ABSTRACT

New thinking about auditory hallucinations was prompted by a patient (Patsy Hage) who was able to voice her distress and challenge her psychiatrist (Dr Marius Romme), who listened and heard what she said (James, 2001: 31). She changed his life and the lives of countless others: the result was the Hearing Voices Network, established from 1987, by Dutch and British voice hearers and mental health workers (Romme and Escher, 1993). This self-help organisation has encouraged new thinking about the experience of hearing voices, resulting in research and the discovery of self-help and coping strategies. Patsy has since recovered and no longer hears voices (Voices, 2002; Hage, 2003: 3).
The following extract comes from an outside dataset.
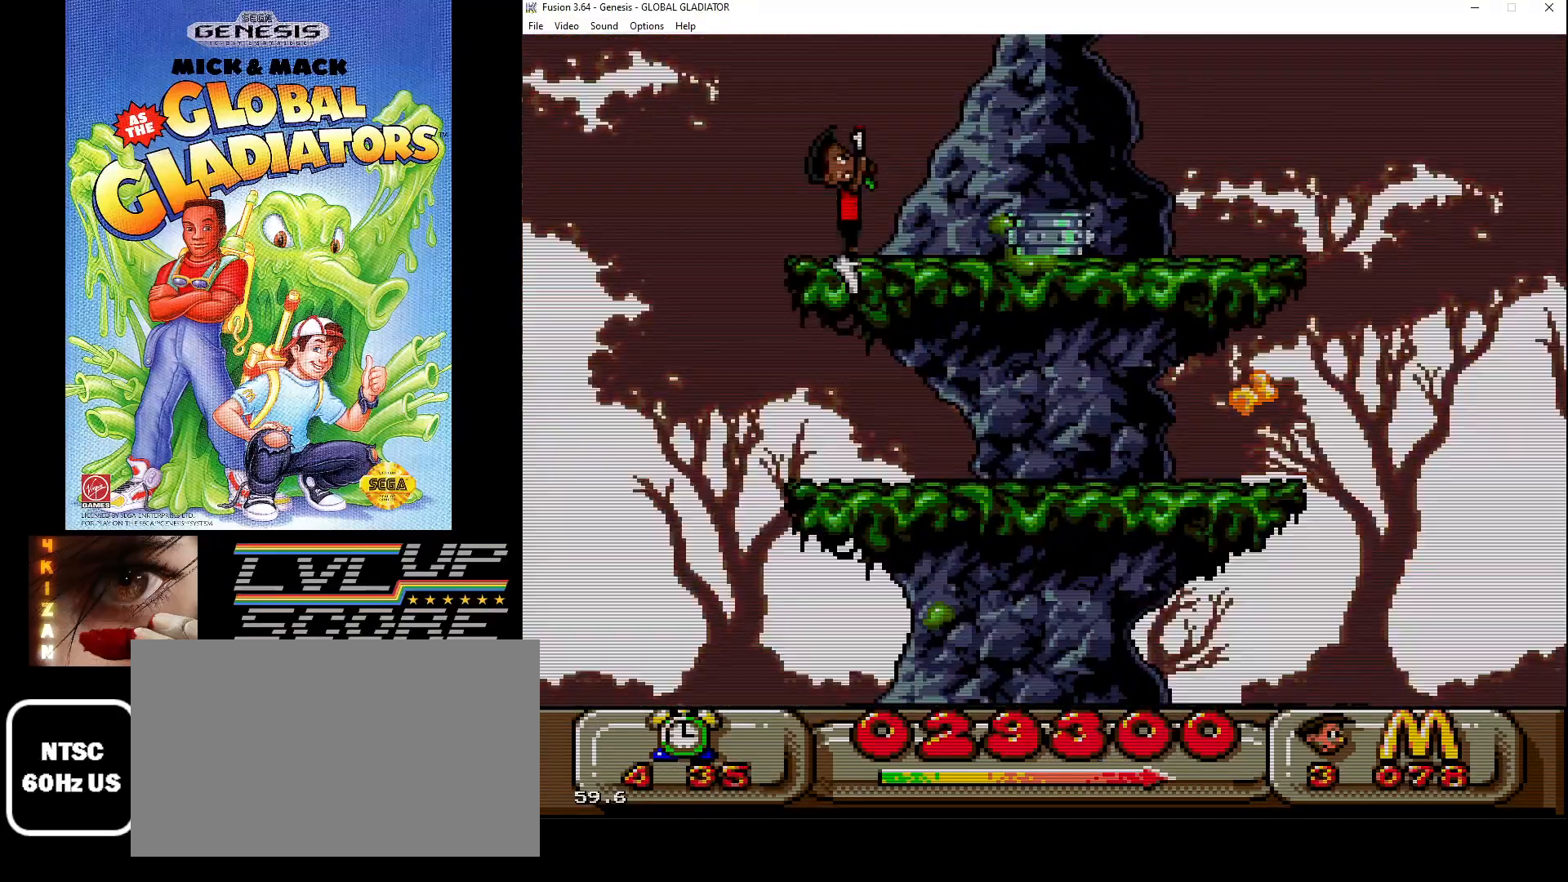
{"buttons": [], "events": [[150, "DPAD_RIGHT", "down"], [167, "C", "up"], [317, "DPAD_RIGHT", "up"]]}
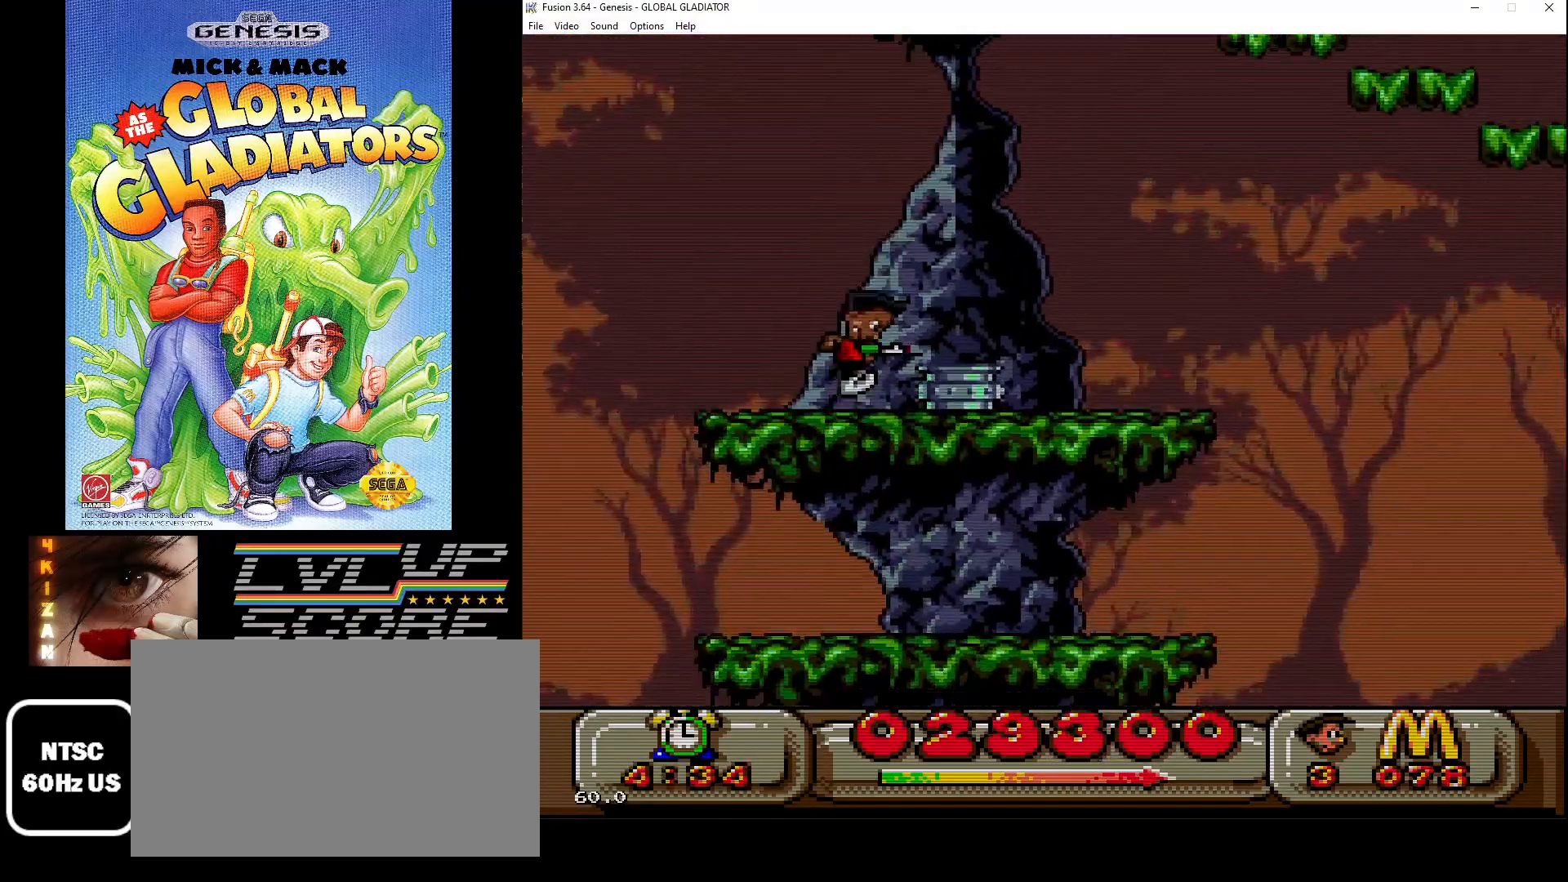
{"buttons": [], "events": [[150, "C", "down"], [283, "C", "up"], [283, "DPAD_RIGHT", "down"], [500, "DPAD_RIGHT", "up"]]}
Romme and his team in the Netherlands and Ivan Leudar at Manchester University (Leudar and Thomas, 2000) have discovered that two-thirds of people who hear voices cope well and do not need psychiatric care (Romme, 2001: 7). While Slade and Bentall (1988), Tien (1991), Eaton et al. (1991), Romme and Escher (1993), Watkins (1998) and Leudar and Thomas (2000) have shown that hearing voices is a human experience shared by many ‘normal’ people – about 2-3 per cent of the population according to Romme (2001) and 4-5 per cent according to Tien (1991) – only about 1 per cent are in receipt of psychiatric services. Thus hearing voices per se cannot now be regarded as necessarily a symptom of mental illness but a variety of human experience. People who hear voices are not all the same, indeed they are as heterogeneous as the general population. They are individuals and just as it is not very meaningful to suggest that all people who are gay are the same, so it is not helpful to think of people who hear voices as one class (Romme, 1998: 54). As already stated in Chapter 1, some people who hear voices have been great religious leaders and artists. Others are healers, actors, workers, children, deaf people, psychiatric patients and professionals. Hearing voices and other hallucinatory experiences are found across diagnostic categories and in the ‘normal’ population. Not all people who hear voices are psychotic. For some, voices are not problematic: voices can be helpful advisers as well as unhelpful persecutors.